'''

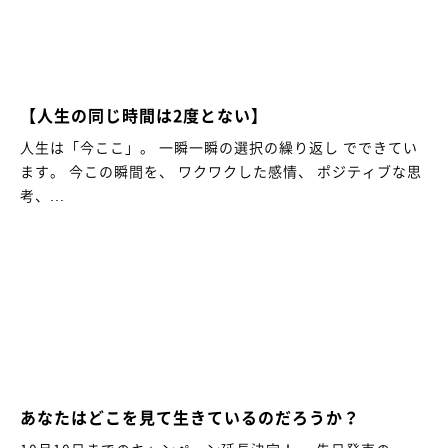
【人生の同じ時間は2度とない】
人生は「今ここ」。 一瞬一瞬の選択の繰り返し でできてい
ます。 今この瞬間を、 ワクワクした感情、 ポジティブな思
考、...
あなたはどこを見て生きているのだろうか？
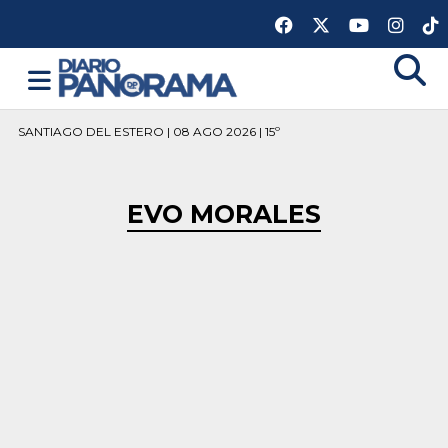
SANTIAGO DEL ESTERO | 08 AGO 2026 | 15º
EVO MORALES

'''

Return the material above verbatim. Pictures are to be excluded.

** ANSWER FOR THE TASK **
【人生の同じ時間は2度とない】
人生は「今ここ」。 一瞬一瞬の選択の繰り返し でできてい
ます。 今この瞬間を、 ワクワクした感情、 ポジティブな思
考、...
あなたはどこを見て生きているのだろうか？
SANTIAGO DEL ESTERO | 08 AGO 2026 | 15º
EVO MORALES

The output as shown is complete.